In our discussion of effluent limitations, we adverted to the fact that the Net-Gross Regulations do not specify the factors to be considered and to be taken into account in determining control measures to be utilized by individual point sources; -- a sine qua non for effluent limitation guidelines. See AISI I, 526 F.2d at 1045. No matter how liberally we read the Net-Gross Regulations, we are unable to find within them any of the characteristics essential to guidelines. It is clear to us that the Net-Gross Regulations have little if anything to do with the factors which the Act requires to be considered. Just as we have concluded that the Net-Gross Regulations do not purport to accomplish the congressional objectives in 33 U.S.C. § 1311 that effluent limitations are designed to accomplish, so we conclude that these Regulations do not purport to accomplish the congressional objectives contemplated in 33 U.S.C. § 1314.

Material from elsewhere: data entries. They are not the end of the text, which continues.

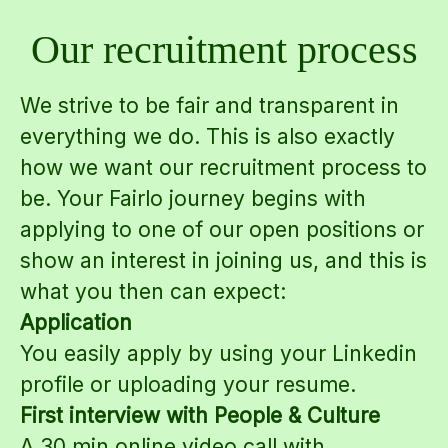
Our recruitment process
We strive to be fair and transparent in
everything we do. This is also exactly
how we want our recruitment process to
be. Your Fairlo journey begins with
applying to one of our open positions or
show an interest in joining us, and this is
what you then can expect:
Application
You easily apply by using your Linkedin
profile or uploading your resume.
First interview with People & Culture
A 30 min online video call with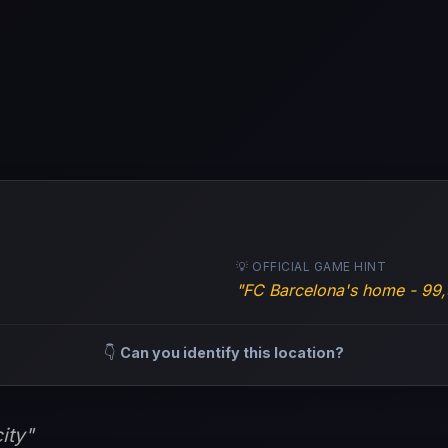
💡 OFFICIAL GAME HINT
"FC Barcelona's home - 99,
👇
Can you identify this location?
ity"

We therefore reject the petitioners' attempt to equate the Net-Gross Regulations with effluent limitation guidelines. In rejecting this contention, we thereby hold that no review is available in this Court under 33 U.S.C. § 1369(b)(1)(E) based on that theory.

D

The amici curiae*fn17 agree with the position asserted by EPA that we do not now have jurisdiction to review the Net-Gross Regulations under 33 U.S.C. § 1369(b)(1)(E). However, amici maintain that jurisdiction is available at this time in the district court under provisions of the Administrative Procedure Act, 5 U.S.C. §§ 701 and 702. The issue of district court jurisdiction is not before us, and we therefore express no view as to that contention.

IV

Having determined that the only basis for jurisdiction in this Court stems from 33 U.S.C. § 1369(b)(1)(E) (review of an effluent limitation) and that the Net-Gross Regulations constitute neither effluent limitations nor effluent limitation guidelines, we conclude that we do not have jurisdiction to review the challenged regulations at this time. In dismissing the petition we obviously express no view as to any of the merits of the regulations or as to any issue other than issues involving our jurisdiction. Local 1498, American Federation of Government Employees v. American Federation of Government Employees, supra, at 492; Ex parte McCardle, 74 U.S. (7 Wall.) 506, 514, 19 L. Ed. 264 (1868). Implicit in our discussion is the fact that these regulations, their validity, and their application to any permit applicant may be reviewed by this Court in subsequent proceedings brought under 33 U.S.C. § 1369(b)(1)(F) at an appropriate time and on an appropriate record.